**REQUIRED WORK**
Reproduce all the data exactly, without pictures.

**DATASET CONTENT**

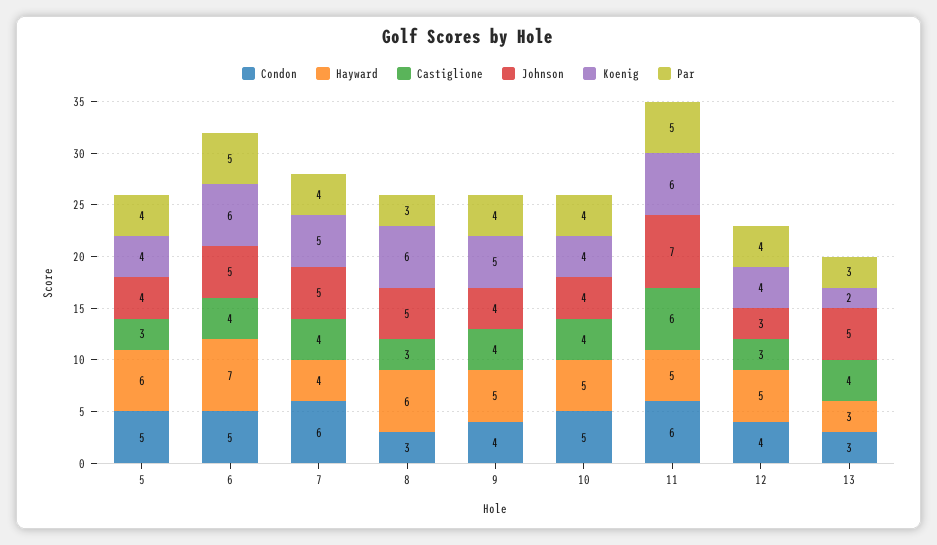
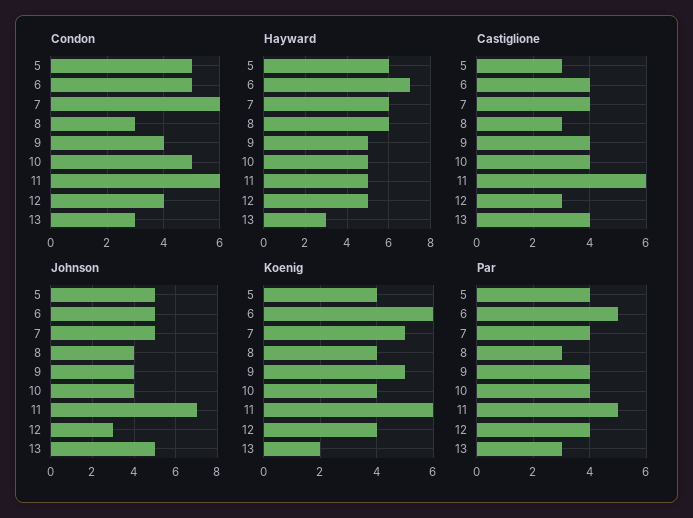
  {
    "Condon": {
      "5": 5,
      "6": 5,
      "7": 6,
      "8": 3,
      "9": 4,
      "10": 5,
      "11": 6,
      "12": 4,
      "13": 3
    },
    "Hayward": {
      "5": 6,
      "6": 7,
-     "7": 4,
+     "7": 6,
      "8": 6,
      "9": 5,
      "10": 5,
      "11": 5,
      "12": 5,
      "13": 3
    },
    "Castiglione": {
      "5": 3,
      "6": 4,
      "7": 4,
      "8": 3,
      "9": 4,
      "10": 4,
      "11": 6,
      "12": 3,
      "13": 4
    },
    "Johnson": {
-     "5": 4,
+     "5": 5,
      "6": 5,
      "7": 5,
-     "8": 5,
+     "8": 4,
      "9": 4,
      "10": 4,
      "11": 7,
      "12": 3,
      "13": 5
    },
    "Koenig": {
      "5": 4,
      "6": 6,
      "7": 5,
-     "8": 6,
+     "8": 4,
      "9": 5,
      "10": 4,
      "11": 6,
      "12": 4,
      "13": 2
    },
    "Par": {
      "5": 4,
      "6": 5,
      "7": 4,
      "8": 3,
      "9": 4,
      "10": 4,
      "11": 5,
      "12": 4,
      "13": 3
    }
  }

**EXERCISE OUTPUT**
  {
    "Condon": {
      "5": 5,
      "6": 5,
      "7": 6,
      "8": 3,
      "9": 4,
      "10": 5,
      "11": 6,
      "12": 4,
      "13": 3
    },
    "Hayward": {
      "5": 6,
      "6": 7,
-     "7": 4,
+     "7": 6,
      "8": 6,
      "9": 5,
      "10": 5,
      "11": 5,
      "12": 5,
      "13": 3
    },
    "Castiglione": {
      "5": 3,
      "6": 4,
      "7": 4,
      "8": 3,
      "9": 4,
      "10": 4,
      "11": 6,
      "12": 3,
      "13": 4
    },
    "Johnson": {
-     "5": 4,
+     "5": 5,
      "6": 5,
      "7": 5,
-     "8": 5,
+     "8": 4,
      "9": 4,
      "10": 4,
      "11": 7,
      "12": 3,
      "13": 5
    },
    "Koenig": {
      "5": 4,
      "6": 6,
      "7": 5,
-     "8": 6,
+     "8": 4,
      "9": 5,
      "10": 4,
      "11": 6,
      "12": 4,
      "13": 2
    },
    "Par": {
      "5": 4,
      "6": 5,
      "7": 4,
      "8": 3,
      "9": 4,
      "10": 4,
      "11": 5,
      "12": 4,
      "13": 3
    }
  }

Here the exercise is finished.